Canadian businessman and politician

James Fraser JP (c. 1760 - 14 October 1822) was a Scottish-born businessman, judge and political figure in New Brunswick and Nova Scotia. He represented Northumberland County in the Legislative Assembly of New Brunswick from 1795 to 1818.

==Early life==
He was born in Farraline, Dores, the only son of Alexander Fraser and Miss Cameron. Fraser was educated in Aberdeen and came to Nova Scotia in 1780.

==Career==
In Nova Scotia, he helped establish a business with fellow Scot, James Thom, catching and exporting salmon in the Miramichi region of New Brunswick in 1785 and also supplied goods to people who had settled in that area. He and his partners also became involved in the timber trade and shipbuilding. Fraser also served Northumberland County as justice of the peace and justice in the Inferior Court of Common Pleas. He ran unsuccessfully for a seat in the New Brunswick Assembly in 1791 before being elected four years later, serving from 1795 to 1818.

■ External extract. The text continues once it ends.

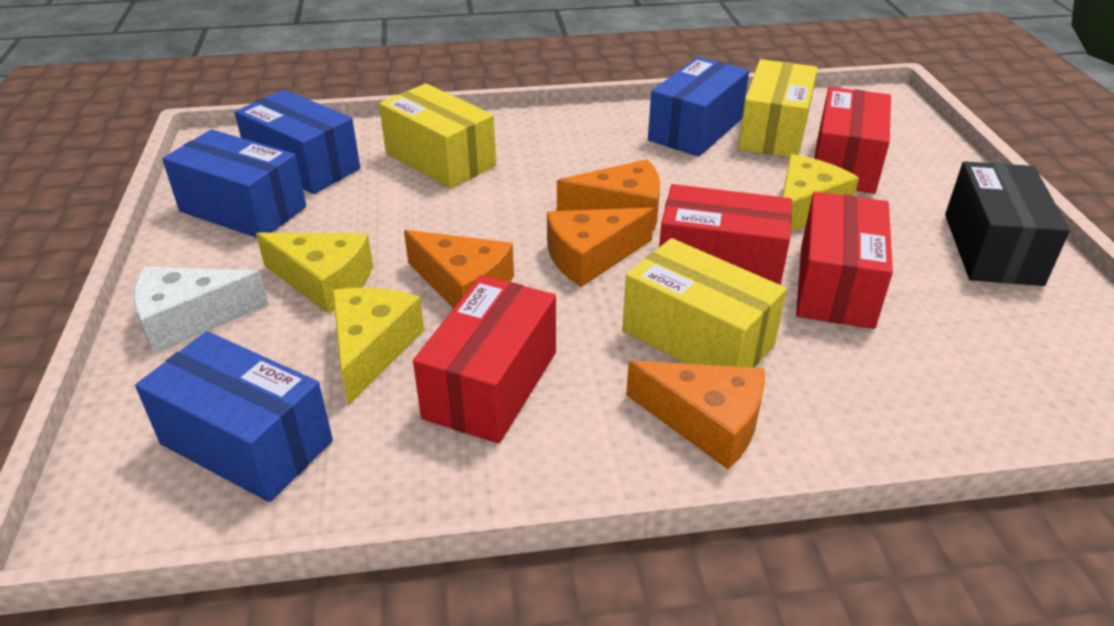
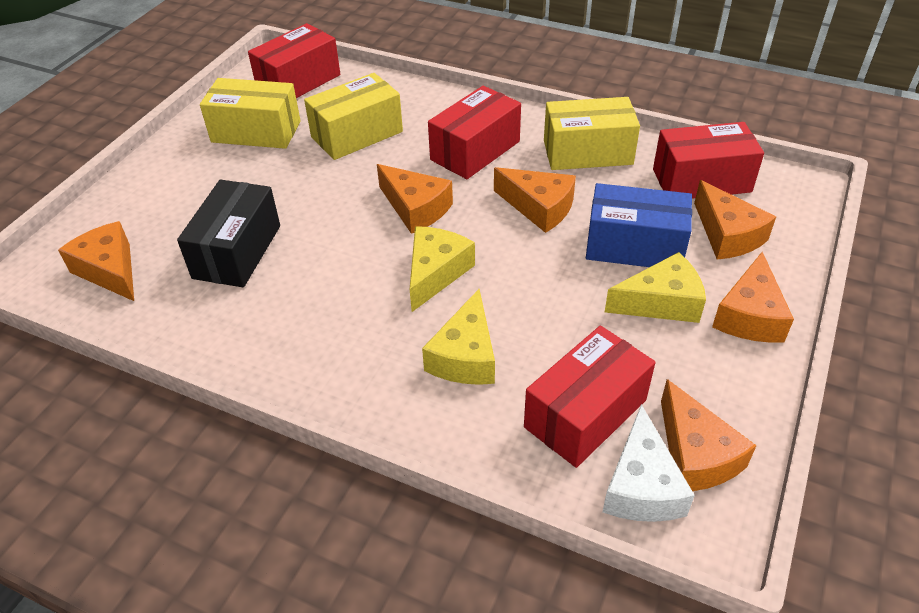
blue box: [135,331,333,502] [162,129,306,238] [235,90,360,194] [648,57,749,157] = 4 -> [586,183,692,267] = 1
orange cheese: [404,230,514,309] [547,207,655,287] [557,159,660,230] [626,361,765,469] = 4 -> [58,221,134,301] [377,164,453,234] [494,167,576,233] [661,379,757,491] [694,180,776,259] [712,252,794,343] = 6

Around 1810, although still operating in the Miramichi area, he moved his residence to Halifax. He was member of the North British Society. In 1818, he was named to Nova Scotia's Council.

==Personal life==
In 1802, Fraser was married to Rachel Otis DeWolf (b. 1773), the daughter of Benjamin DeWolf and Rachel (née Otis) DeWolf (aunt of William Hersey Otis Haliburton through her sister of Susannah (née Otis) Haliburton). Together, they were the parents of eight children:

- Sarah Rachel Fraser (b. 1803), who married Hon. Charles Stephen Gore, third son of the Arthur Gore, 2nd Earl of Arran, in 1824.
- James DeWolf Fraser (1805–1852), who married Catharine Prescott, a daughter of Charles Ramage Prescott, in 1839.
- Harriet Amelia Fraser (1806–1880), who married Col. Dixon in 1826.
- Amelia Isabella Fraser (1808–1837)
- Frances Mary Fraser (1809–1827)
- Dr. Benjamin DeWolf Fraser (1812–1888), who married Elizabeth Coster in 1841.In 1843, Benjamin married Elizabeth Allison.
- Catharine Fraser (1813–1880), who married the Rev. Thomas G. Suther, Bishop of Aberdeen and Orkney.
- Mary Hulbert Fraser (1813–1822).

Fraser died in Windsor, Nova Scotia on 14 October 1822 and was buried in the Old Burying Ground in Halifax.

===Descendants===
Through his eldest daughter, he was a grandfather of Eliza Amelia Gore (1829–1916), who married William Hay, 19th Earl of Erroll in 1848 and who served as Lady-in-waiting to Queen Victoria for twenty-eight years.